The Orion Nebula is one of the great observational playgrounds in the northern sky.
The Orion Nebula makes for an expansive scene of glowing hydrogen gas, sculpted by gravity and the stars that are forming within it. Credit: Fernando Oliveira de Menezes
The Orion Nebula (M42) is one of the most impressive sights in the night sky — part of a complex of hydrogen gas that is producing a new generation of stars. It makes a terrific target during the winter months, even it means bundling up to get to a good dark-sky site.
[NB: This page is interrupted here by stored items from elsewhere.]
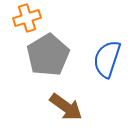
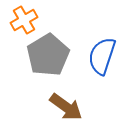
orange cross: moved 3 px left, 2 px down; rotated 12 degrees counterclockwise
blue semicircle: moved 5 px left, 3 px up
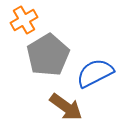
blue semicircle: moved 7 px left, 17 px down; rotated 45 degrees clockwise
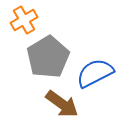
gray pentagon: moved 2 px down
brown arrow: moved 4 px left, 3 px up
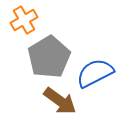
gray pentagon: moved 1 px right
brown arrow: moved 2 px left, 3 px up
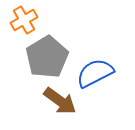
gray pentagon: moved 2 px left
Lying about 1,350 light-years away and spanning 25 light-years, the Orion Nebula appears to the naked eye as a fuzzy “star” dangling just below the three stars of Orion’s belt. But through a telescope, it becomes an expansive playground to explore. The star Theta1 Orionis resolves into a system of four stars that form the asterism known as the Trapezium. (Several more associated stars are part of an open cluster). And the related object M43 is an extension of the glowing gas of M42, cut off from it visually by a dark lane of dust. Beyond M43 lies the fainter Running Man Nebula (NGC 1973/5/7).
All of this is just one region of the larger Orion molecular cloud complex, which comprises several other famous objects like Barnard’s Loop, the Flame Nebula (NGC 2024), and the Horsehead Nebula (Barnard 33).